- _Task description_
Substitute "species name" for every "scientific name" in the data below and leave everything else unchanged. Omit the pictures from your answer.

- _Data extract_
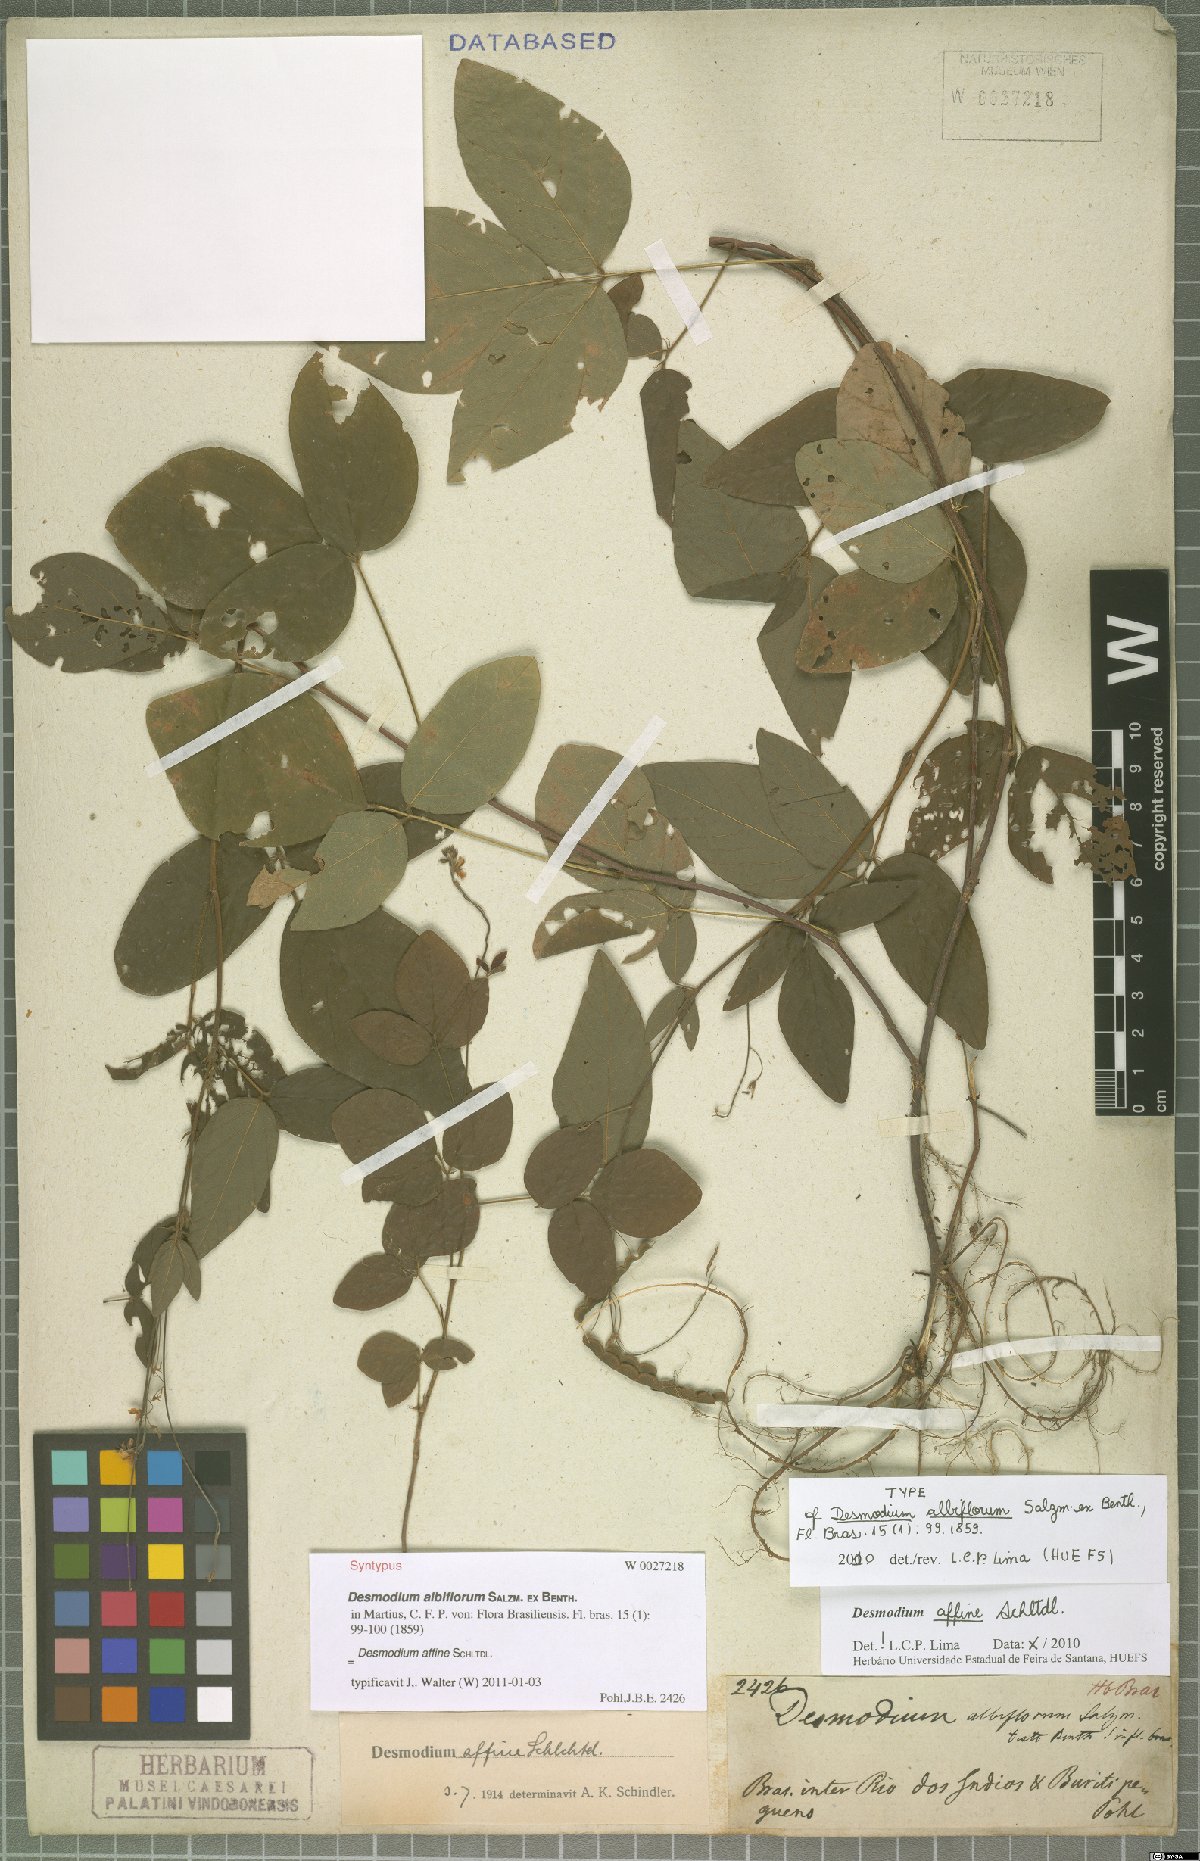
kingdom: Plantae
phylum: Tracheophyta
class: Magnoliopsida
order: Fabales
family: Fabaceae
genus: Desmodium
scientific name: Desmodium affine
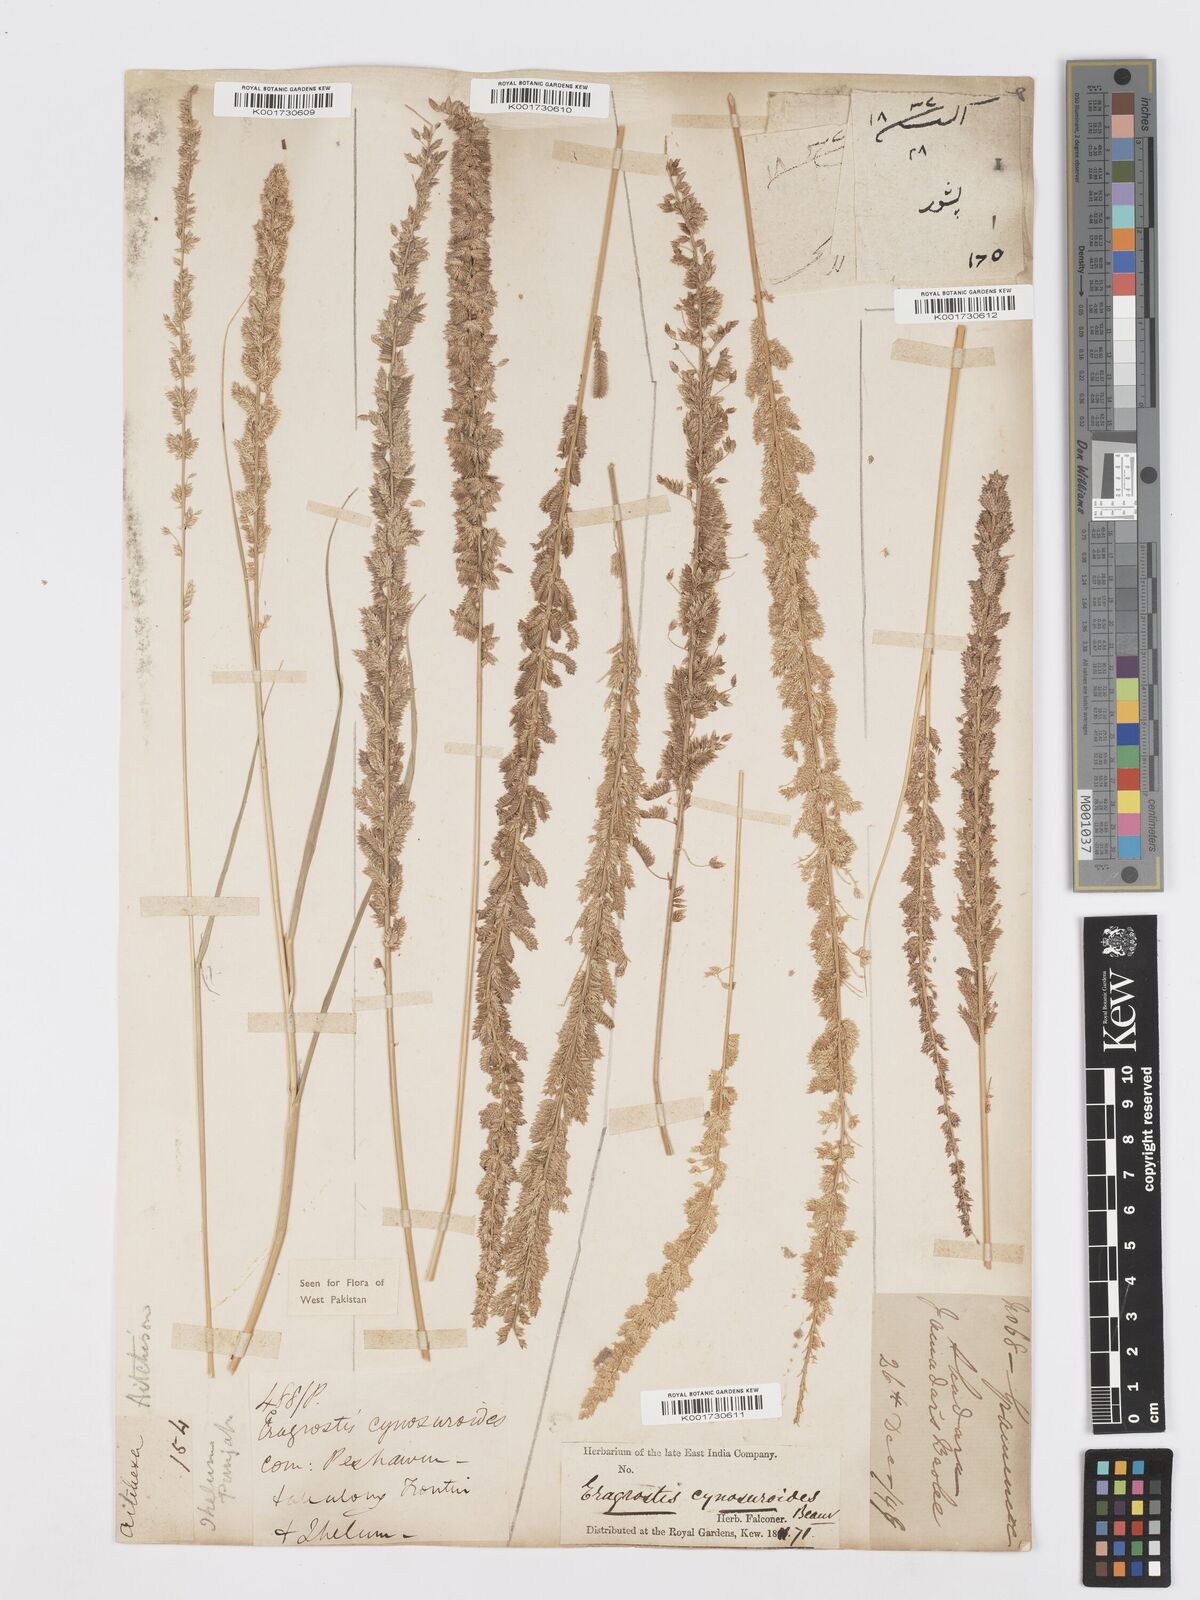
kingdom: Plantae
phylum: Tracheophyta
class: Liliopsida
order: Poales
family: Poaceae
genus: Desmostachya
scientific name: Desmostachya bipinnata
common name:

- _Task response_
kingdom: Plantae
phylum: Tracheophyta
class: Magnoliopsida
order: Fabales
family: Fabaceae
genus: Desmodium
species name: Desmodium affine
kingdom: Plantae
phylum: Tracheophyta
class: Liliopsida
order: Poales
family: Poaceae
genus: Desmostachya
species name: Desmostachya bipinnata
common name:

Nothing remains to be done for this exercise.